**Texte à examiner**
--

Un impact environnemental énorme
Mais si le secteur des croisières est mis en cause, ce n’est pas uniquement à cause du coronavirus. Depuis plusieurs années, les défenseurs de l’environnement alertent sur l’impact de ces bateaux villes sur l’environnement. Entre pollution de l’air, rejets d’hydrocarbures et de déchets plastiques dans l’eau, les effets de la croisière sont désastreux. Selon l’ONG Transport and Environment, la compagnie Carnival corporation, l’un des leaders mondiaux de la croisière, aurait émis, via sa flotte, 10 fois la quantité d’oxyde de soufre qu’émet tout le parc automobile européen sur l’année 2017. Tout cela en plus de l’azote, du méthane et du dioxyde de carbone qui participent au réchauffement climatique.
Face à cela, les compagnies arguent qu’elles agissent sur le recyclage des déchets, la réduction du plastique et le traitement des eaux usées. Elles tendent même vers un changement de carburant puisque de plus en plus de commandes passées auprès des chantiers concernent des navires qui fonctionnent au gaz naturel liquéfié. C’est notamment le cas de deux des bateaux commandés cette année aux chantiers de l’Atlantique. Toutefois, l’ONG Transport and Environnent, si elle concède une pollution moindre, oppose le fait que cette énergie fossile reste très polluante.

--

**Consigne 1**
Quelles substances le texte sur l'impact environnemental des croisières nomme-t-il dans la phrase commençant par « Selon l'ONG Transport and Environment » et dans celle qui la suit ?
**Consigne 2**
Reproduisez fidèlement le passage du texte sur l'impact environnemental des croisières qui va de « Un impact environnemental » jusqu'à « au réchauffement climatique. ».
**Consigne 3**
Reprenez le texte sur l'impact environnemental des croisières là où il s'arrête et écrivez-en la suite.

--

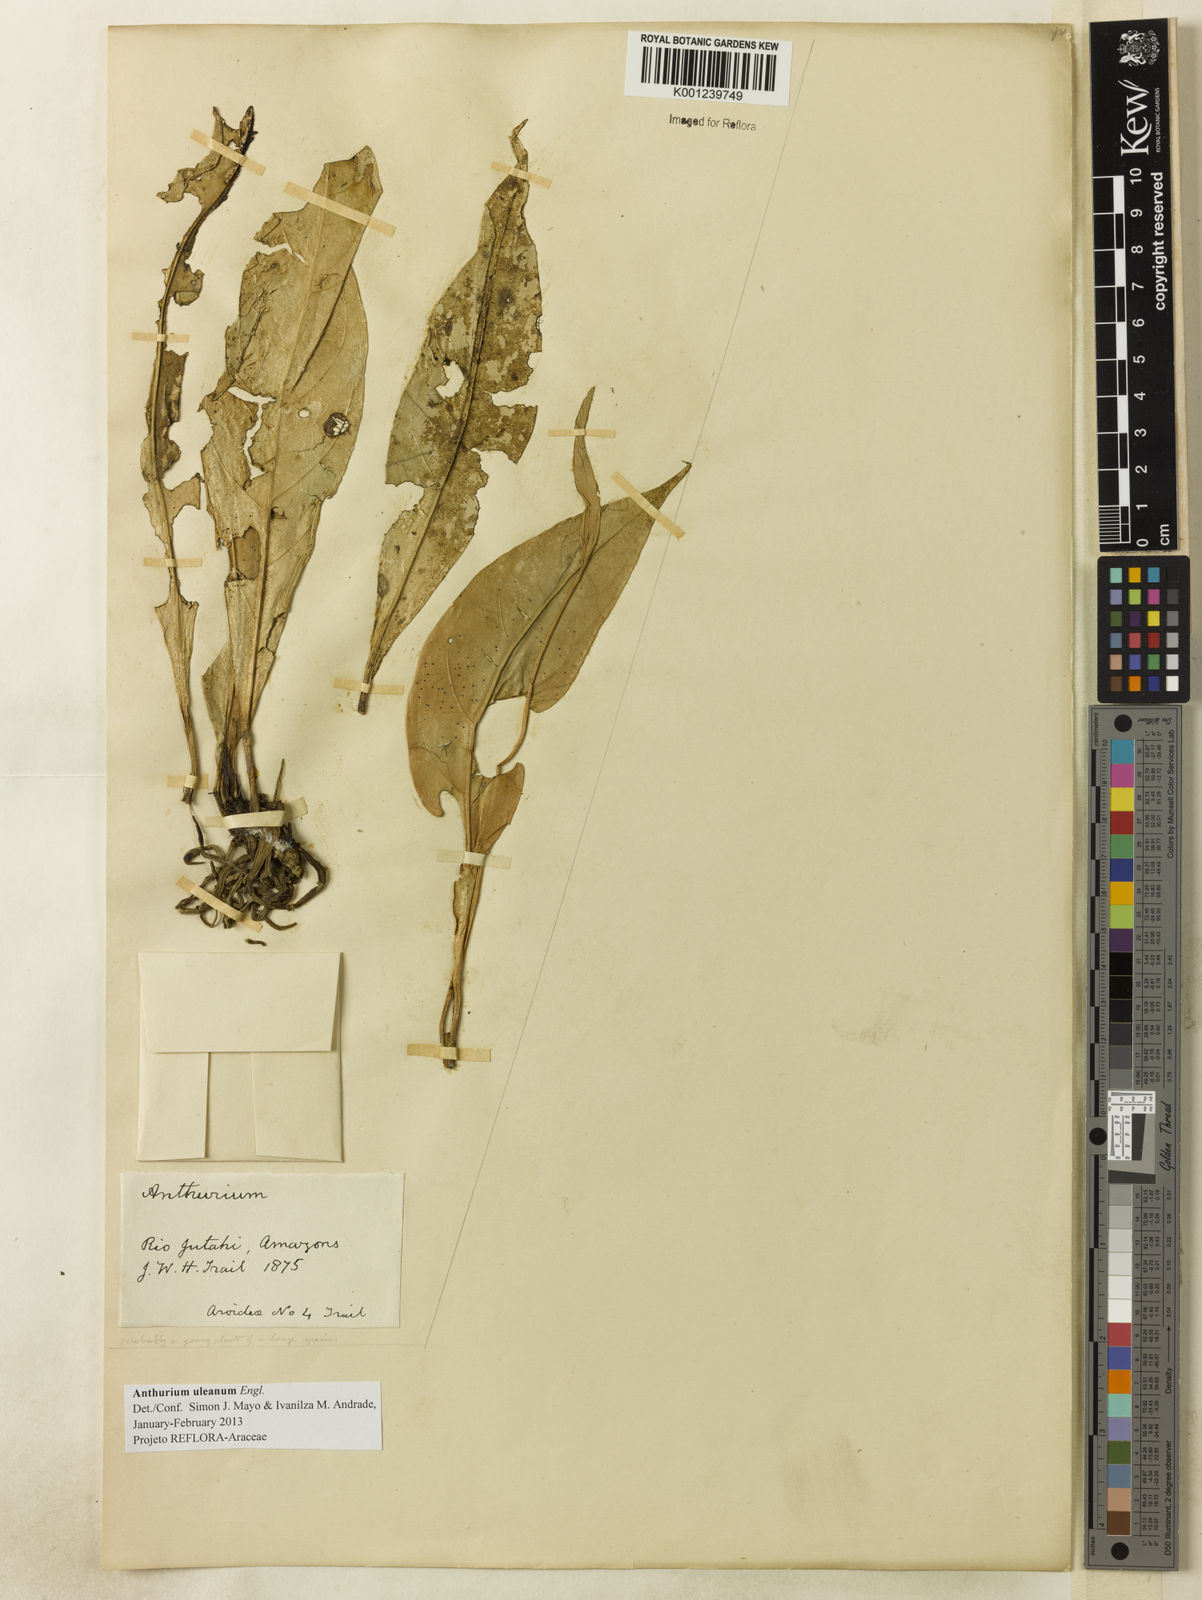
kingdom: Plantae
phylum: Tracheophyta
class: Liliopsida
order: Alismatales
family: Araceae
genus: Anthurium
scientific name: Anthurium uleanum
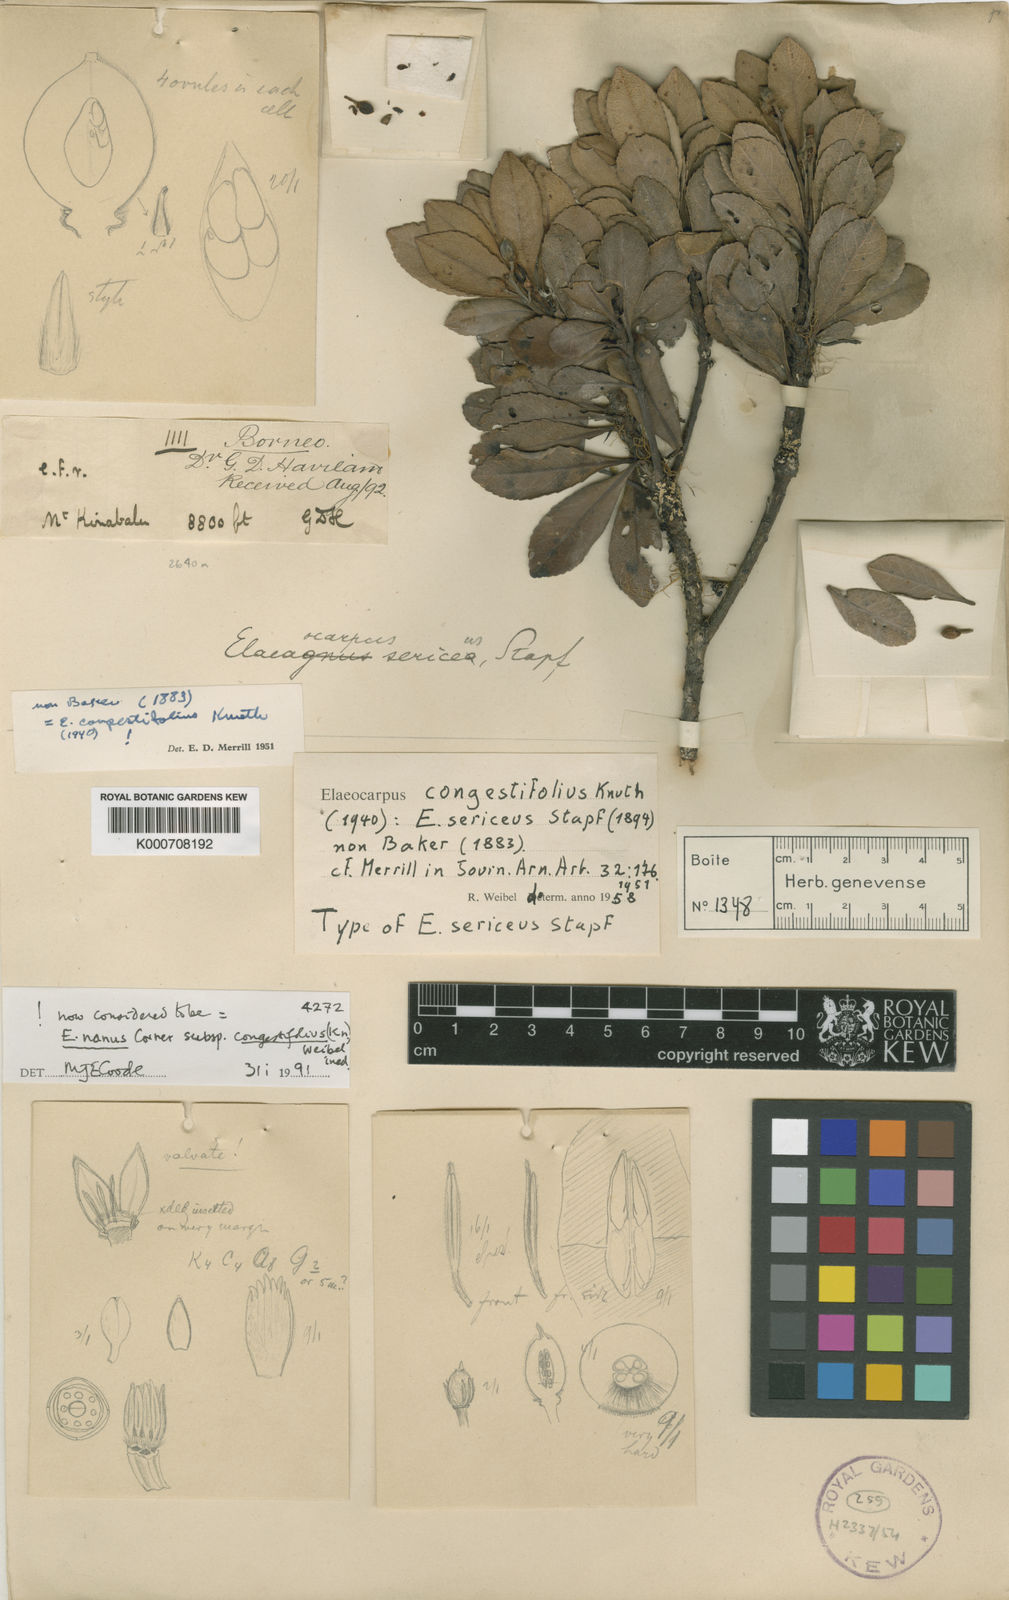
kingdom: Plantae
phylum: Tracheophyta
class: Magnoliopsida
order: Oxalidales
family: Elaeocarpaceae
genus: Elaeocarpus
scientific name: Elaeocarpus nanus
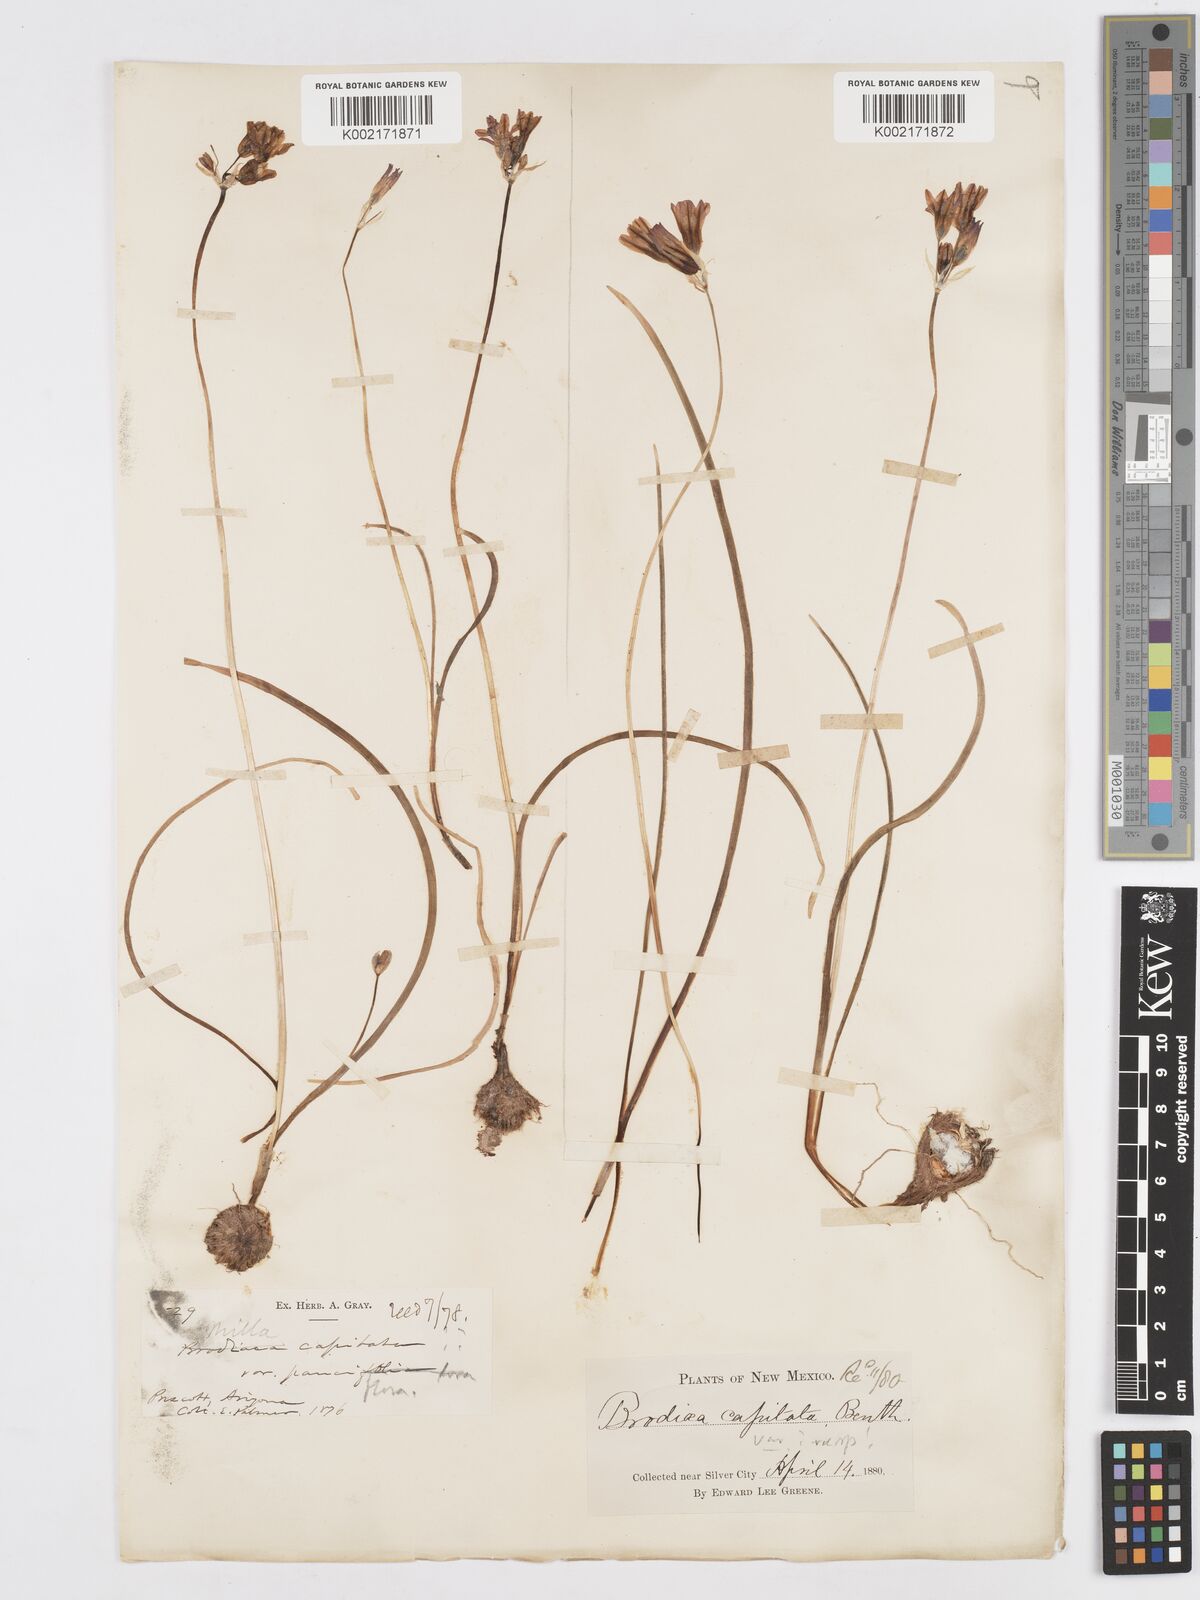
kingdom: Plantae
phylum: Tracheophyta
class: Liliopsida
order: Asparagales
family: Asparagaceae
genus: Dichelostemma
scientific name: Dichelostemma congestum
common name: Fork-tooth ookow
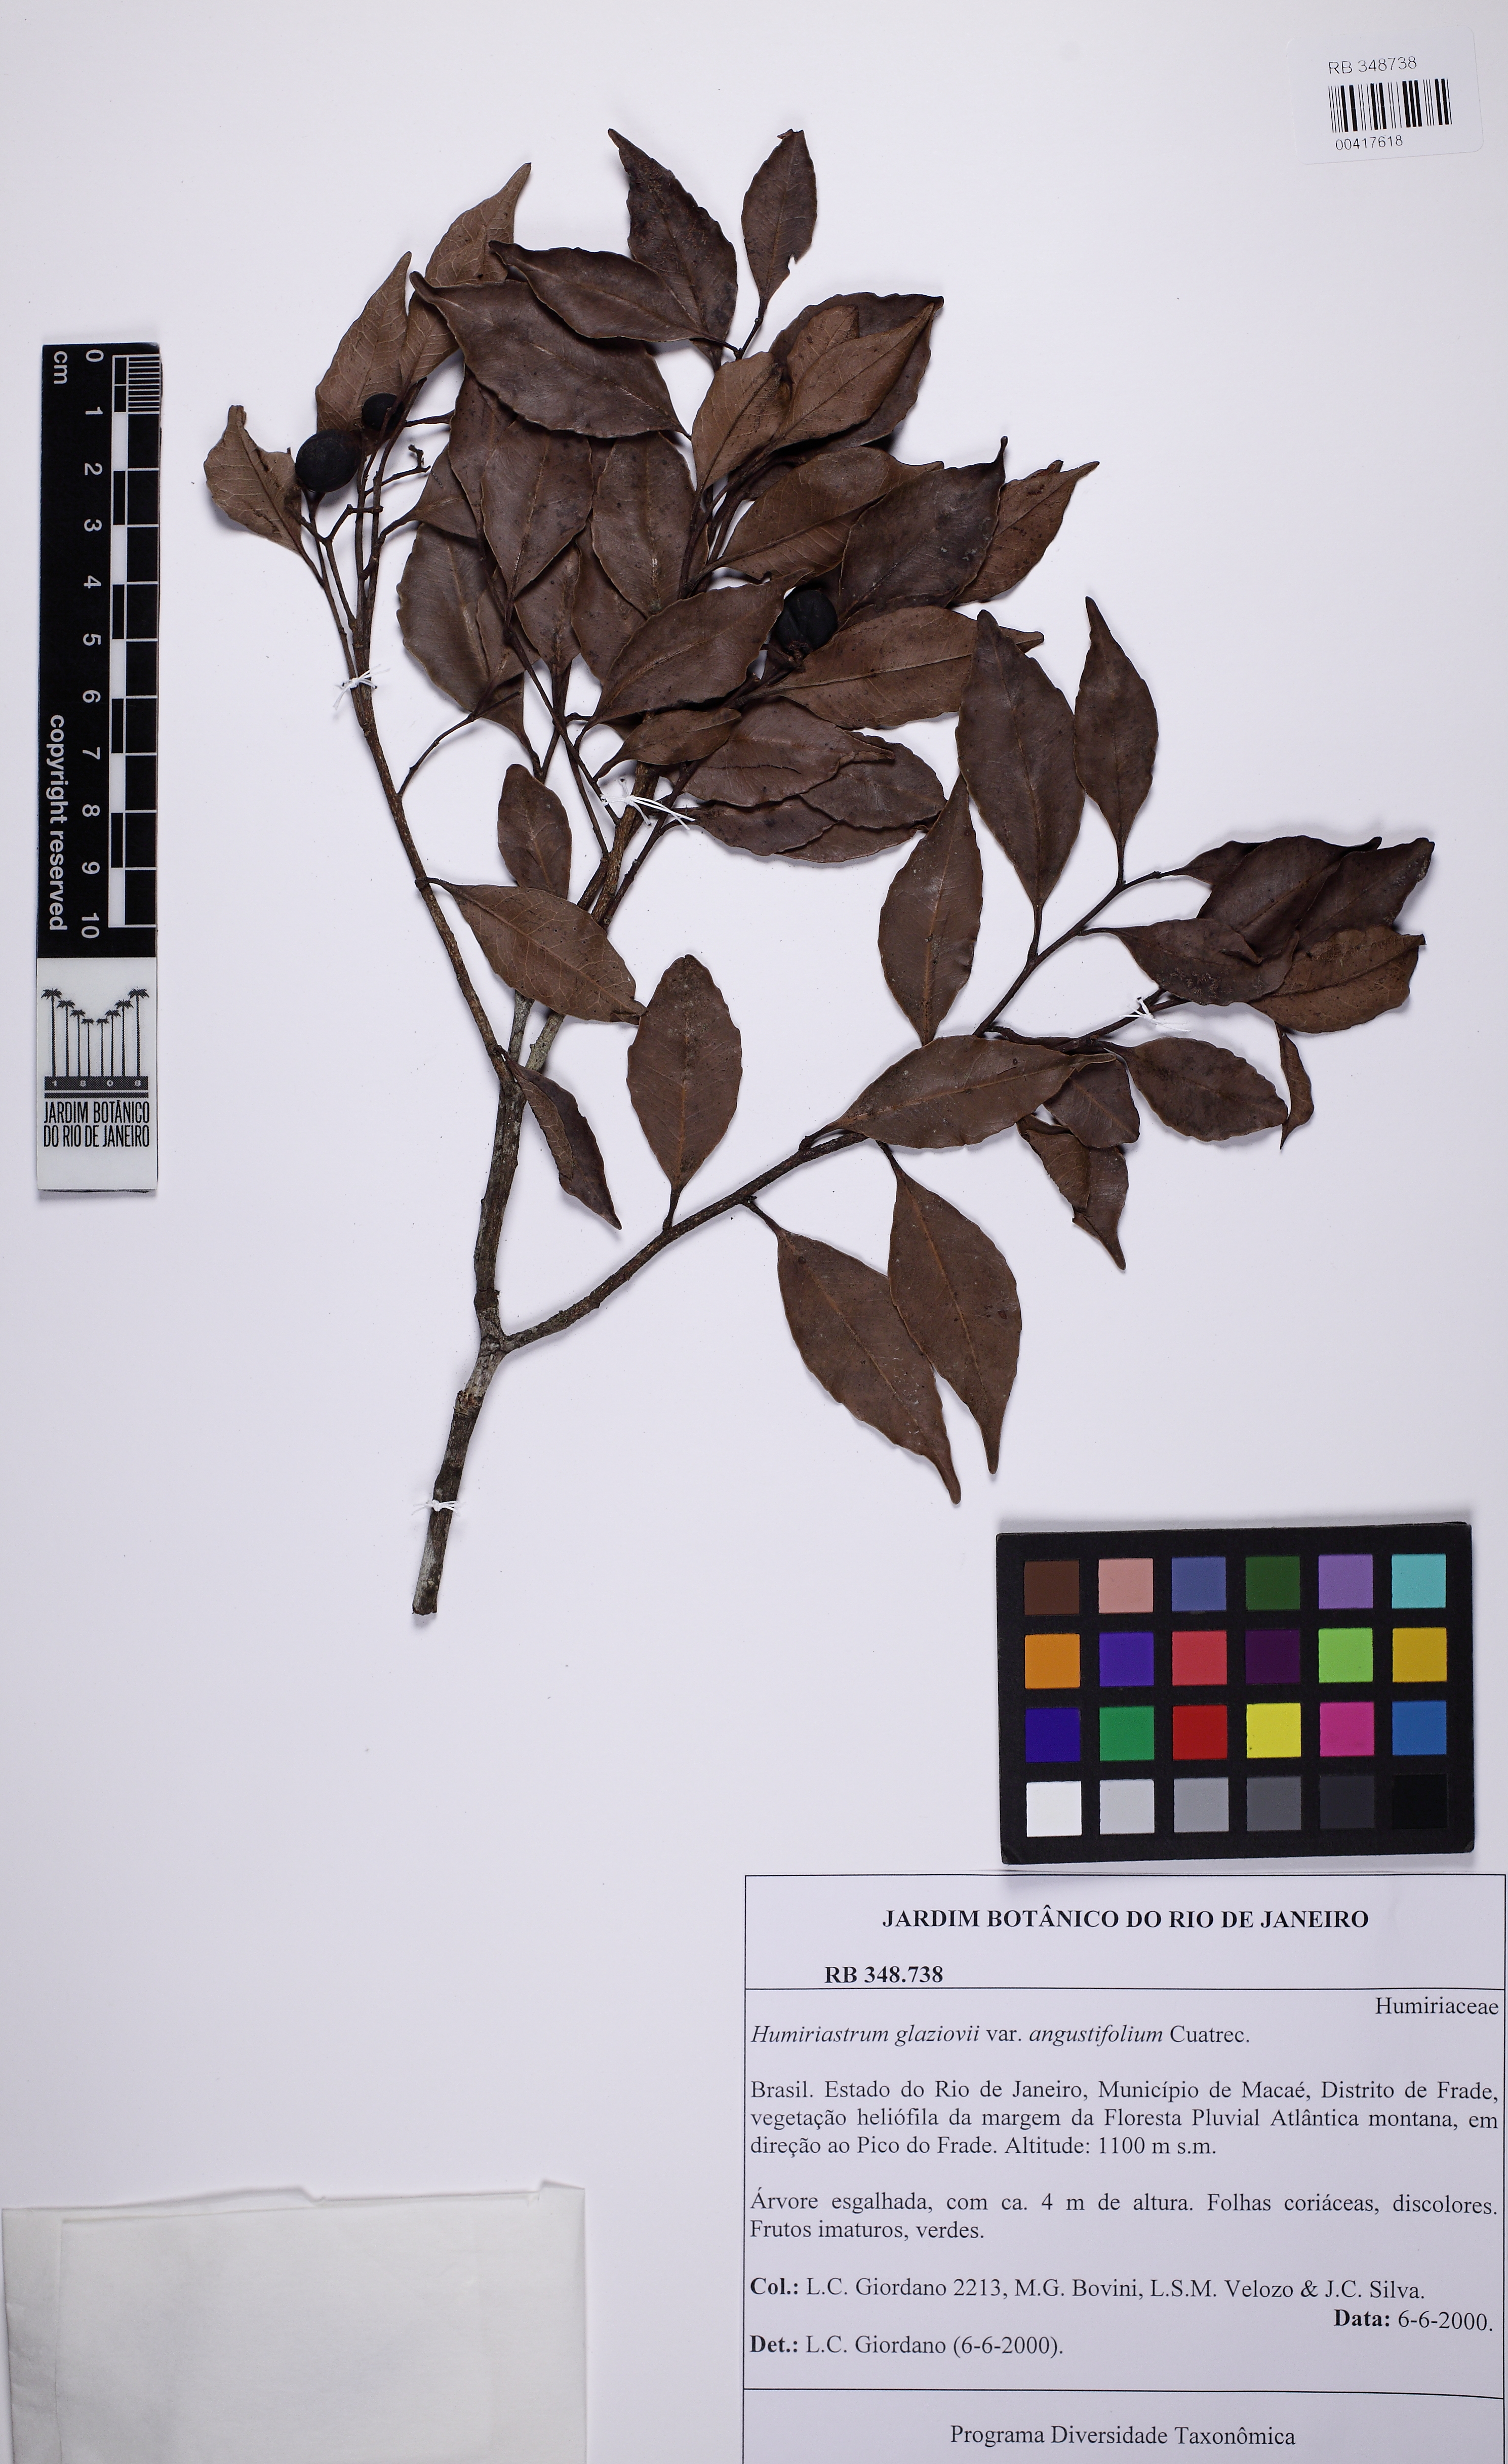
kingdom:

--

**Réponse 1**
- l'oxyde de soufre
- l'azote
- le méthane
- le dioxyde de carbone

**Réponse 2**
Un impact environnemental énorme
Mais si le secteur des croisières est mis en cause, ce n’est pas uniquement à cause du coronavirus. Depuis plusieurs années, les défenseurs de l’environnement alertent sur l’impact de ces bateaux villes sur l’environnement. Entre pollution de l’air, rejets d’hydrocarbures et de déchets plastiques dans l’eau, les effets de la croisière sont désastreux. Selon l’ONG Transport and Environment, la compagnie Carnival corporation, l’un des leaders mondiaux de la croisière, aurait émis, via sa flotte, 10 fois la quantité d’oxyde de soufre qu’émet tout le parc automobile européen sur l’année 2017. Tout cela en plus de l’azote, du méthane et du dioxyde de carbone qui participent au réchauffement climatique.

**Réponse 3**
Des villes escales méfiantes
Il y a urgence car les bateaux de croisière deviennent de moins en moins populaires auprès des villes escales. Le 7 août 2019, le ministre des transports a décidé l’interdiction des navires de plus de 1.000 tonnes d’accoster près de la ville de Venise. La Cité des doges, qui est l’escale de près de 600 bateaux par an, voyait ses fondations mises en danger par les remous.
En France, Cannes, quatrième port de croisière de France (après Marseille, Ajaccio et Le Havre) avec 400.000 passagers par an, a mis en place un contrôle de la teneur en soufre des bateaux qui veulent accoster. Une mesure déjà appliquée depuis de nombreuses années par les pays scandinaves. A Marseille (1,75 million de croisiéristes par an), la nouvelle municipalité a annoncé pendant sa campagne vouloir mettre en place un plan de réduction de la pollution maritime qui pourrait bloquer l’accès de son port aux bateaux villes de la Méditerranée.
Outre l’utilisation du gaz naturel liquéfié, le secteur maritime essaie tout de même de limiter son impact environnemental. L’Organisation maritime internationale a imposé au 1er janvier 2020, une nouvelle réglementation qui limite la teneur en soufre du fuel-oil utilisé à bord des navires. Cette décision a poussé les compagnies à équiper les navires en épurateur pour limiter les rejets de soufre dans l’air. Certaines villes, comme Los Angeles ou Hambourg ont équipé leurs ports de chargeurs électriques, qui permettent aux bateaux de s’alimenter en énergie lorsqu’ils sont à quai, sans utiliser leur carburant, et donc sans émettre de fumée. La ville du Havre a indiqué récemment y réfléchir également. Des premiers pas vers une industrie (un peu) moins polluante.